Katz and others worked with Tina Smith '83, a member of the Board of Trustees of the Harvard Endowment for Divestiture, who helped them establish the guidelines for their own Endowment. The MIT version is very similar to the Harvard one, but they have only allowed MIT seven years to divest completely, as opposed to the 20 allowed in Harvard's charter.
"I think that it's important for it to happen right away," Katz said. "Every day means more deaths. It's a compromise between raising more money and saving more lives."
So far the Endowment has raised $400 in pledges, but Katz said that they have not really started their fundraising efforts.

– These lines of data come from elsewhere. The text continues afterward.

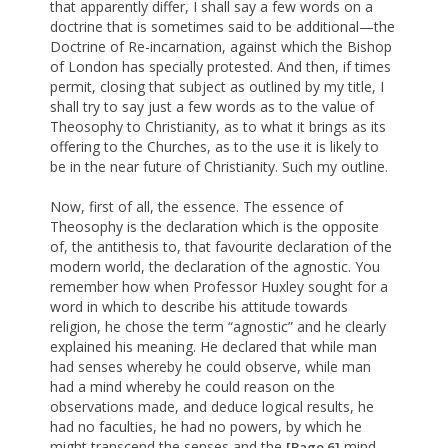
that apparently differ, I shall say a few words on a
doctrine that is sometimes said to be additional—the
Doctrine of Re-incarnation, against which the Bishop
of London has specially protested. And then, if times
permit, closing that subject as outlined by my title, I
shall try to say just a few words as to the value of
Theosophy to Christianity, as to what it brings as its
offering to the Churches, as to the use it is likely to
be in the near future of Christianity. Such my outline.
Now, first of all, the essence. The essence of
Theosophy is the declaration which is the opposite
of, the antithesis to, that favourite declaration of the
modern world, the declaration of the agnostic. You
remember how when Professor Huxley sought for a
word in which to describe his attitude towards
religion, he chose the term “agnostic” and he clearly
explained his meaning. He declared that while man
had senses whereby he could observe, while man
had a mind whereby he could reason on the
observations made, and deduce logical results, he
had no faculties, he had no powers, by which he
might transcend the senses and the
mind,
[Page 6]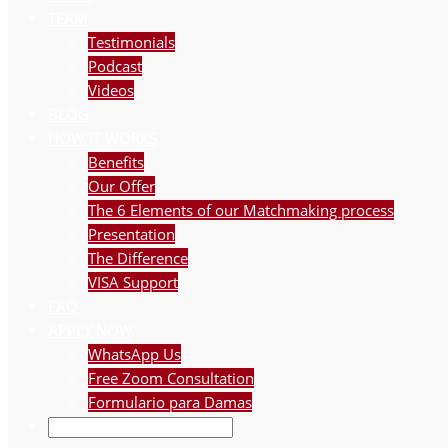
TEAM
Testimonials
Podcast
Videos
BLOG
HOW IT WORKS
Benefits
Our Offer
The 6 Elements of our Matchmaking process
Presentation
The Difference
VISA Support
FAQ
APPLY NOW
WhatsApp Us
Free Zoom Consultation
Formulario para Damas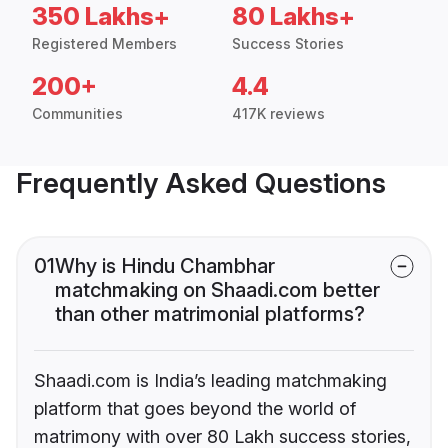
350 Lakhs+
80 Lakhs+
Registered Members
Success Stories
200+
4.4
Communities
417K reviews
Frequently Asked Questions
01
Why is Hindu Chambhar
matchmaking on Shaadi.com better
than other matrimonial platforms?
Shaadi.com is India’s leading matchmaking
platform that goes beyond the world of
matrimony with over 80 Lakh success stories,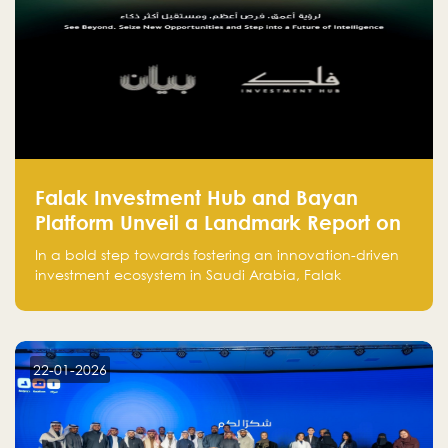
Falak Investment Hub and Bayan
Platform Unveil a Landmark Report on
Venture Investing in Artificial
In a bold step towards fostering an innovation-driven
Intelligence in Saudi Arabia
investment ecosystem in Saudi Arabia, Falak
Investment Hub, in collaboration with Bayan Platform,
is proud to announce the launch of the report:
"Venture Investing in Artificial Intelligence: Roadmap
for Investors and Entrepreneurs in Saudi Arabia."
22-01-2026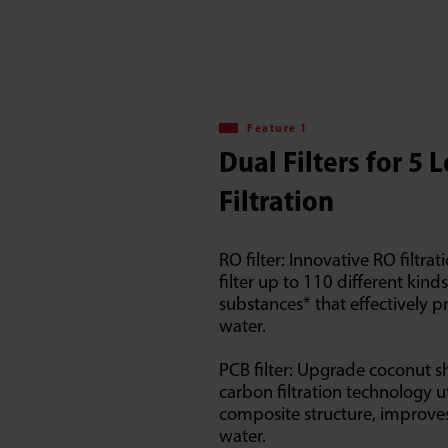
Feature 1
Dual Filters for 5 
Filtration
RO filter: Innovative RO filtra
filter up to 110 different kind
substances* that effectively p
water.
PCB filter: Upgrade coconut sh
carbon filtration technology ut
composite structure, improves
water.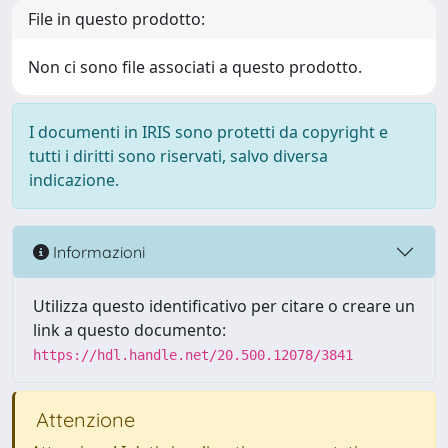
File in questo prodotto:
Non ci sono file associati a questo prodotto.
I documenti in IRIS sono protetti da copyright e
tutti i diritti sono riservati, salvo diversa
indicazione.
Informazioni
Utilizza questo identificativo per citare o creare un
link a questo documento:
https://hdl.handle.net/20.500.12078/3841
Attenzione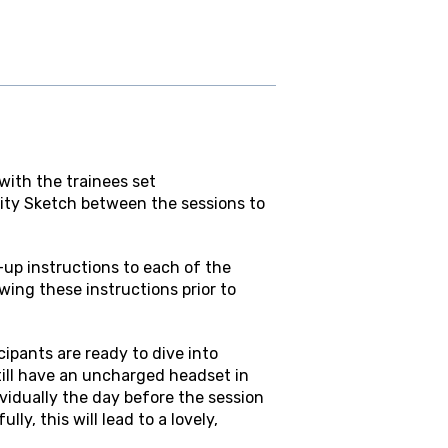
ith the trainees set
ty Sketch between the sessions to
t-up instructions to each of the
ing these instructions prior to
cipants are ready to dive into
till have an uncharged headset in
dividually the day before the session
y, this will lead to a lovely,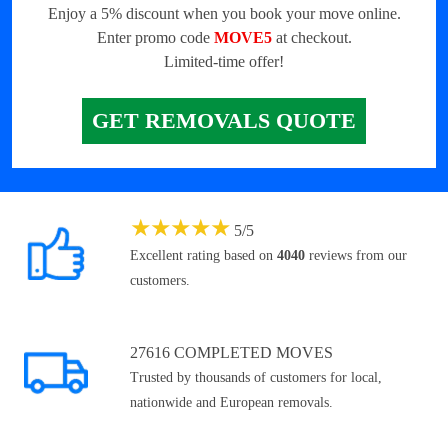
Enjoy a 5% discount when you book your move online.
Enter promo code
MOVE5
at checkout.
Limited-time offer!
GET REMOVALS QUOTE
★
★
★
★
★
5
/
5
Excellent rating based on
4040
reviews from our
customers.
27616 COMPLETED MOVES
Trusted by thousands of customers for local,
nationwide and European removals.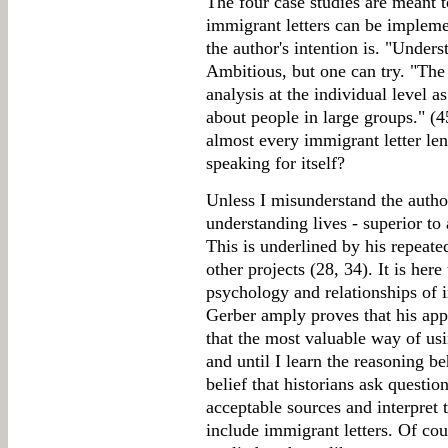
The four case studies are meant 
immigrant letters can be implem
the author's intention is. "Unders
Ambitious, but one can try. "The 
analysis at the individual level a
about people in large groups." (4
almost every immigrant letter lend 
speaking for itself?
Unless I misunderstand the autho
understanding lives - superior to 
This is underlined by his repeated
other projects (28, 34). It is her
psychology and relationships of i
Gerber amply proves that his appr
that the most valuable way of usi
and until I learn the reasoning b
belief that historians ask questi
acceptable sources and interpret 
include immigrant letters. Of cou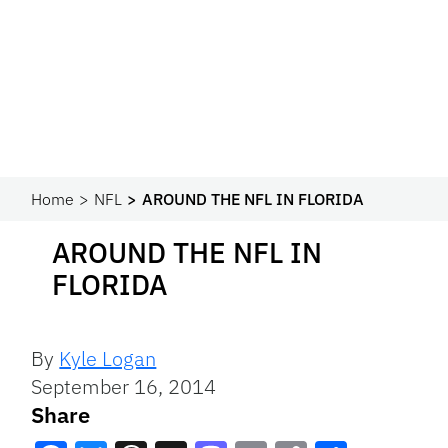
Home
NFL
AROUND THE NFL IN FLORIDA
AROUND THE NFL IN
FLORIDA
By
Kyle Logan
September 16, 2014
Share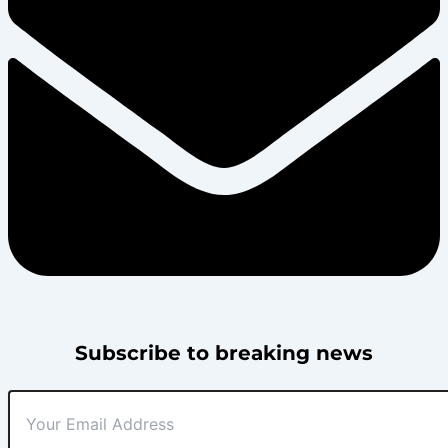
Subscribe to breaking news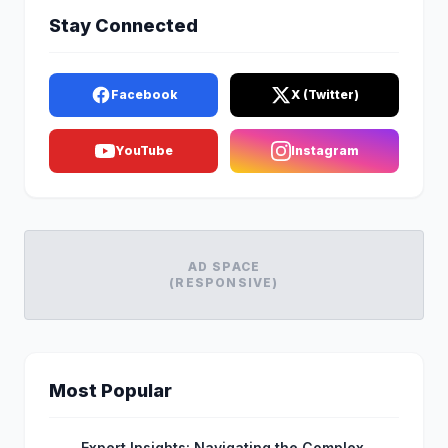
Stay Connected
Facebook
X (Twitter)
YouTube
Instagram
AD SPACE
(RESPONSIVE)
Most Popular
Expert Insights: Navigating the Complex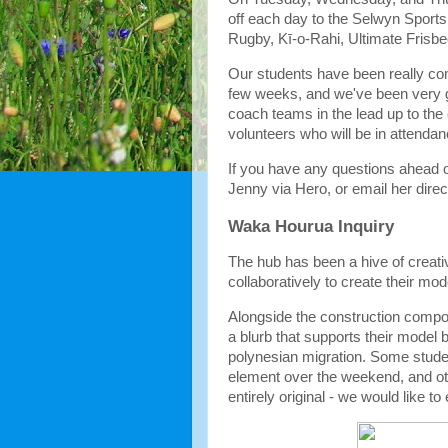
off each day to the Selwyn Sports
Rugby, Kī-o-Rahi, Ultimate Frisb
Our students have been really comm
few weeks, and we've been very gr
coach teams in the lead up to the 
volunteers who will be in attenda
If you have any questions ahead o
Jenny via Hero, or email her direct
Waka Hourua Inquiry
The hub has been a hive of creat
collaboratively to create their mo
Alongside the construction compo
a blurb that supports their model 
polynesian migration. Some studen
element over the weekend, and oth
entirely original - we would like t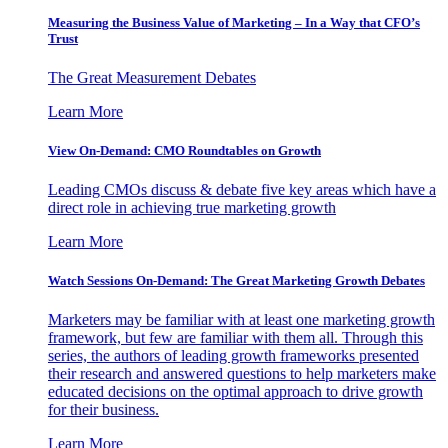
Measuring the Business Value of Marketing – In a Way that CFO’s
Trust
The Great Measurement Debates
Learn More
View On-Demand: CMO Roundtables on Growth
Leading CMOs discuss & debate five key areas which have a
direct role in achieving true marketing growth
Learn More
Watch Sessions On-Demand: The Great Marketing Growth Debates
Marketers may be familiar with at least one marketing growth
framework, but few are familiar with them all. Through this
series, the authors of leading growth frameworks presented
their research and answered questions to help marketers make
educated decisions on the optimal approach to drive growth
for their business.
Learn More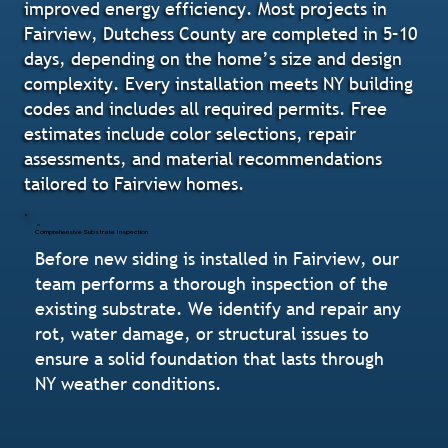
improved energy efficiency. Most projects in
Fairview, Dutchess County are completed in 5–10
days, depending on the home’s size and design
complexity. Every installation meets NY building
codes and includes all required permits. Free
estimates include color selections, repair
assessments, and material recommendations
tailored to Fairview homes.
Comprehensive Substrate Inspection
Before new siding is installed in Fairview, our
team performs a thorough inspection of the
existing substrate. We identify and repair any
rot, water damage, or structural issues to
ensure a solid foundation that lasts through
NY weather conditions.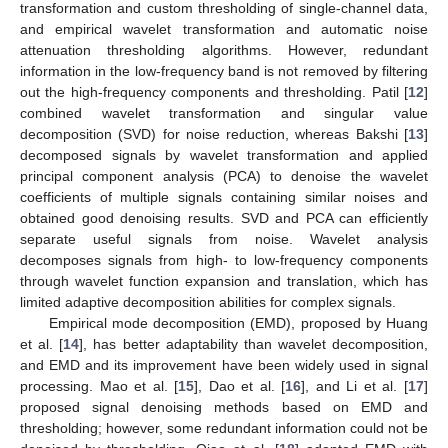
transformation and custom thresholding of single-channel data,
and empirical wavelet transformation and automatic noise
attenuation thresholding algorithms. However, redundant
information in the low-frequency band is not removed by filtering
out the high-frequency components and thresholding. Patil [
12
]
combined wavelet transformation and singular value
decomposition (SVD) for noise reduction, whereas Bakshi [
13
]
decomposed signals by wavelet transformation and applied
principal component analysis (PCA) to denoise the wavelet
coefficients of multiple signals containing similar noises and
obtained good denoising results. SVD and PCA can efficiently
separate useful signals from noise. Wavelet analysis
decomposes signals from high- to low-frequency components
through wavelet function expansion and translation, which has
limited adaptive decomposition abilities for complex signals.
Empirical mode decomposition (EMD), proposed by Huang
et al. [
14
], has better adaptability than wavelet decomposition,
and EMD and its improvement have been widely used in signal
processing. Mao et al. [
15
], Dao et al. [
16
], and Li et al. [
17
]
proposed signal denoising methods based on EMD and
thresholding; however, some redundant information could not be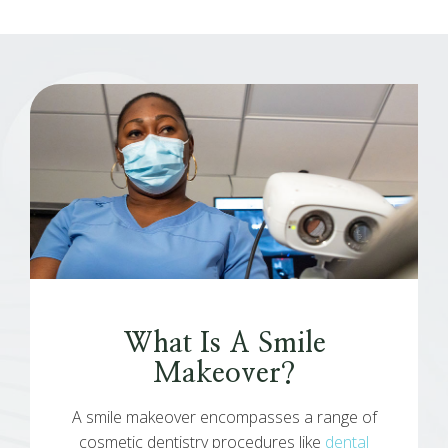
What Is A Smile
Makeover?
A smile makeover encompasses a range of
cosmetic dentistry procedures like
dental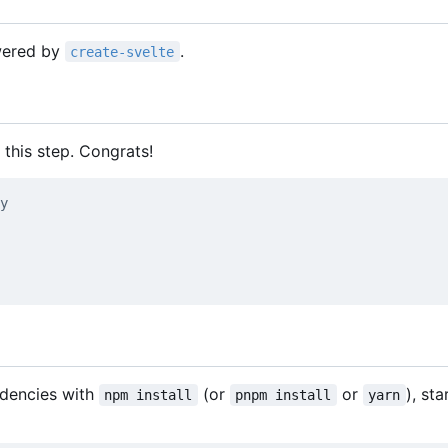
owered by
.
create-svelte
 this step. Congrats!
y
ndencies with
(or
or
), sta
npm install
pnpm install
yarn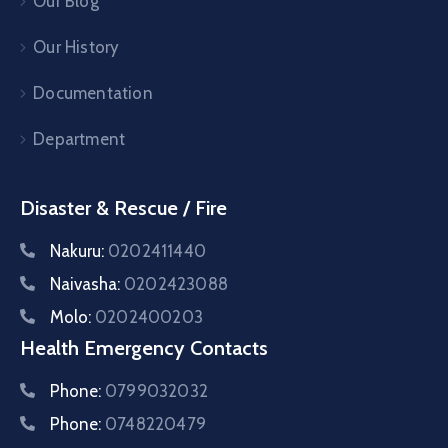
Our Blog
Our History
Documentation
Department
Disaster & Rescue / Fire
Nakuru:
0202411440
Naivasha:
0202423088
Molo:
0202400203
Health Emergency Contacts
Phone:
0799032032
Phone:
0748220479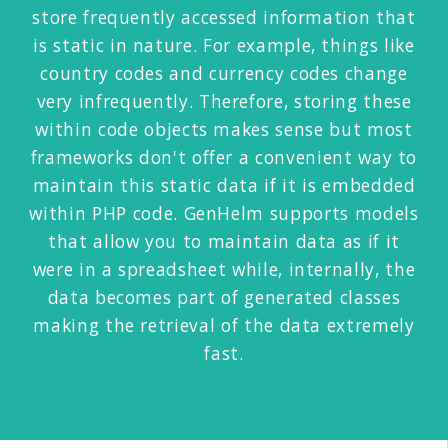
store frequently accessed information that
is static in nature. For example, things like
country codes and currency codes change
very infrequently. Therefore, storing these
within code objects makes sense but most
frameworks don't offer a convenient way to
maintain this static data if it is embedded
within PHP code. GenHelm supports models
that allow you to maintain data as if it
were in a spreadsheet while, internally, the
data becomes part of generated classes
making the retrieval of the data extremely
fast.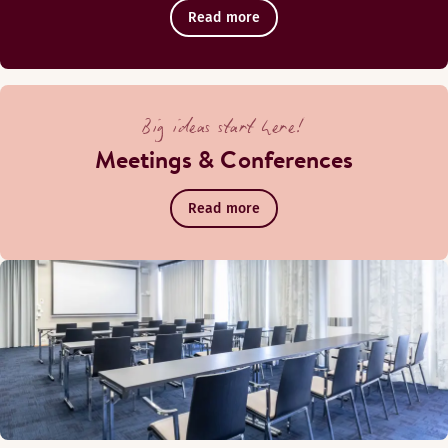
Read more
Big ideas start here!
Meetings & Conferences
Read more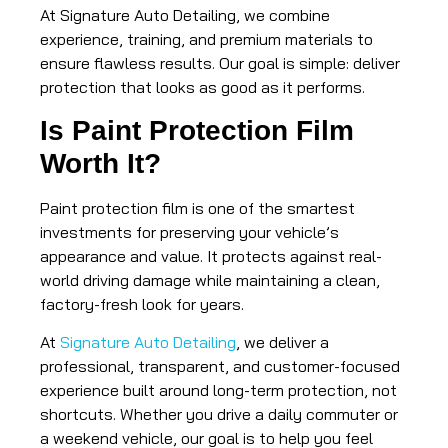
At Signature Auto Detailing, we combine
experience, training, and premium materials to
ensure flawless results. Our goal is simple: deliver
protection that looks as good as it performs.
Is Paint Protection Film
Worth It?
Paint protection film is one of the smartest
investments for preserving your vehicle’s
appearance and value. It protects against real-
world driving damage while maintaining a clean,
factory-fresh look for years.
At
Signature Auto Detailing
, we deliver a
professional, transparent, and customer-focused
experience built around long-term protection, not
shortcuts. Whether you drive a daily commuter or
a weekend vehicle, our goal is to help you feel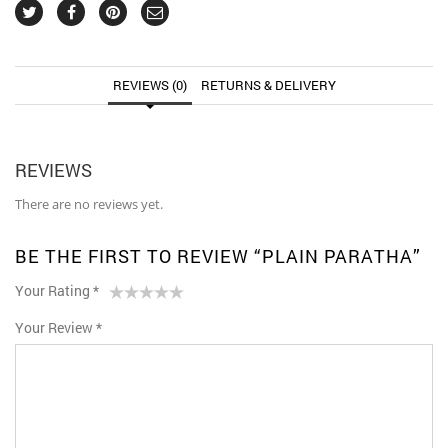
REVIEWS (0)
RETURNS & DELIVERY
REVIEWS
There are no reviews yet.
BE THE FIRST TO REVIEW “PLAIN PARATHA”
Your Rating
*
1
2 of
3 of 5
4 of 5
5 of 5 stars
Your Review
*
of
5
stars
stars
5
stars
stars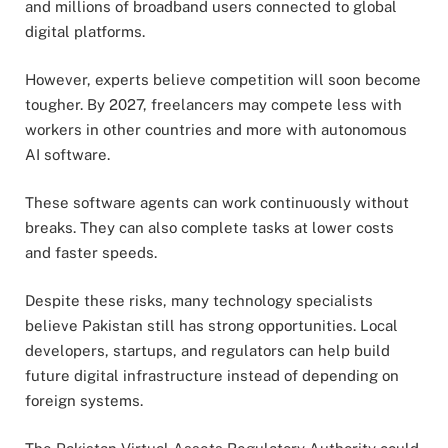
and millions of broadband users connected to global
digital platforms.
However, experts believe competition will soon become
tougher. By 2027, freelancers may compete less with
workers in other countries and more with autonomous
AI software.
These software agents can work continuously without
breaks. They can also complete tasks at lower costs
and faster speeds.
Despite these risks, many technology specialists
believe Pakistan still has strong opportunities. Local
developers, startups, and regulators can help build
future digital infrastructure instead of depending on
foreign systems.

He said they will use direct mailings and phone-a-thons.
Although they plan to solicit from all MIT alumni, group leaders said they will first target specific groups, such as the Committee to Aid Non-registrants, an alumni fund that gave money to MIT students who did not register for the draft.
The Board of Trustees for the Endowment includes Katz, Correa, Congressman Bruce Morrison (D-Conn.), MIT '65, Congressman Howard Wolpe (D-Mich.), Urban Studies and Planning Professor Mel King, Political Science Professor Willard Johnson, Electrical Engineering Professor John Weizenbaum, Professor in the Sloan School of Management John Parsons, Gretchen Kalonji, MIT '80, and Dr. Marc Miller, MIT '69.